The county budgeted the following amounts for the upcoming fiscal years:

  • $6.2 million for fiscal 2023
  • $6.9 million for fiscal 2024
  • $7.2 million for fiscal 2025
  • $7.0 million for fiscal 2026
  • $396,676 for fiscal 2027

Johnson County received roughly $29.3 million from ARPA. Of that, Forsythe said around $8-10 million would be eligible to use for the project. The county initially budgeted roughly $3.4 million from ARPA for the project.

In recent weeks, the possibility of raising taxes has also been discussed. But Sullivan clarified that the increase would not be for the project.

“It does look like there’ll be a tiny increase in taxes this year, but not a lot. And I think part of the issue is that we did not want to raise taxes just to do this,” he said. “We already had some money set aside from both ARPA and savings that we’re going to put toward this project.”

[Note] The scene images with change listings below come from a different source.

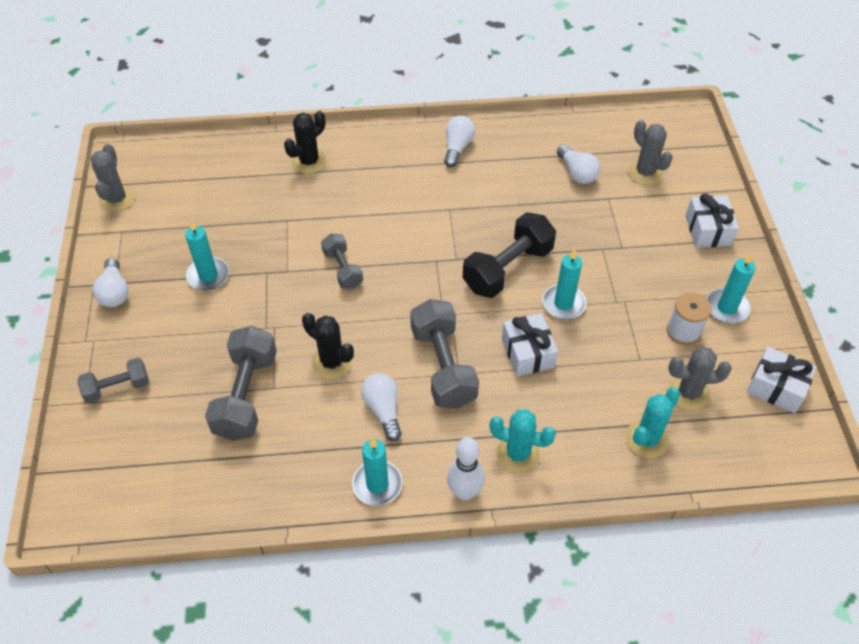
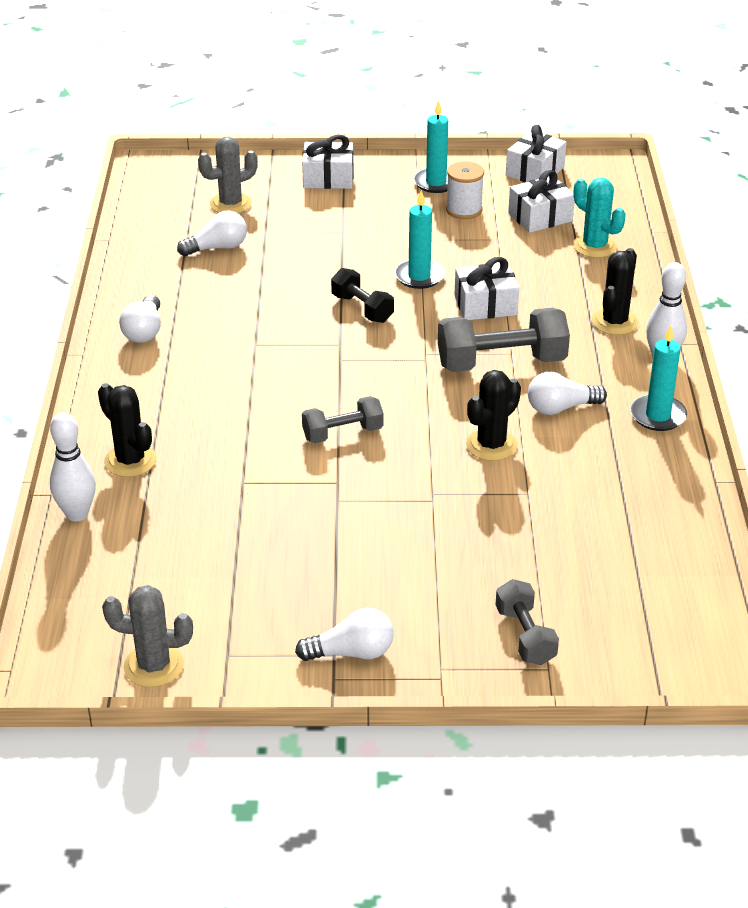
camera: 85 degrees left, 15 degrees down
(208, 275) = (334, 556): turquoise candle -> none
(246, 395) = (539, 515): grey dumbbell -> none
(256, 145) = (77, 514): none -> white bowling pin
(457, 147) = (144, 331): white light bulb -> white light bulb turned 105 degrees counterclockwise
(508, 269) = (362, 308): black dumbbell -> black dumbbell, size x0.59
(518, 453) = (614, 322): turquoise cactus -> black cactus
(688, 393) = (540, 217): grey cactus -> white gift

Johnson County Supervisor Jon Green added that the money raised from taxes could only be used for specific things.

“Because of the way we [as a county] tax properties in municipalities different than in rural areas, we can only use the money that we raise in rural areas in a limited number of cases. That money has to be spent on services that only benefit rural residents,” Green said.

The renovations aim to address different security and safety concerns of the county buildings, including the lack of sprinkler and fire suppression systems in the administration building, Forsythe said. 

Other changes include an updated heating, ventilation, and air conditioning (HVAC) system to help filter out diseases like COVID-19, and installing permanent glass barriers to protect county employees and the public, also to prevent the transmission of COVID-19.

One other component of the project, Forsythe said, was planned changes to the buildings and surrounding area.

“We also added some additional scope to make it more of a campus, where we were looking at landscape features, signage, and more of a connection between the administration, health and human services, and ambulance and medical examiner buildings,” Forsythe said.

Green said it was important for the county to focus on what it needs for the renovations first. 

“We just have so many needs county-wide, I don’t know that it’s going to be appropriate for us to try and do the whole shebang right now. I hope in the coming year, we county elected [officials can] all take some time to sit down and look at our needs countywide,” Green said.

The renovations will be tackled in phases to ensure funding availability for the next one. The county reduced the scope of the project by removing some planned items, and will focus on what it can.

Among these removals was the planned renovation of the Ambulance and Medical Examiner building and the renovation of 821 S. Clinton St., a property planned as a multistory building that would include a daycare center and affordable housing. 

Even with the changes to the project, along with the increased budget, Sullivan said the cost wouldn’t affect other county plans or projects.

“The project shouldn’t affect anything really in that regard. The courthouse is already scheduled to be finished next year, or maybe a year and a half, and so I don’t think that’ll interfere with that in any way,” he said.

Considering everything, Sullivan said the supervisors are still pleased with moving the project forward.

“I think we’re comfortable with where we’re headed. There’s a little bit of frustration that we didn’t catch the finance problems earlier. But the bottom line is, it did get caught, and we know where we stand and we are acting accordingly,” he said.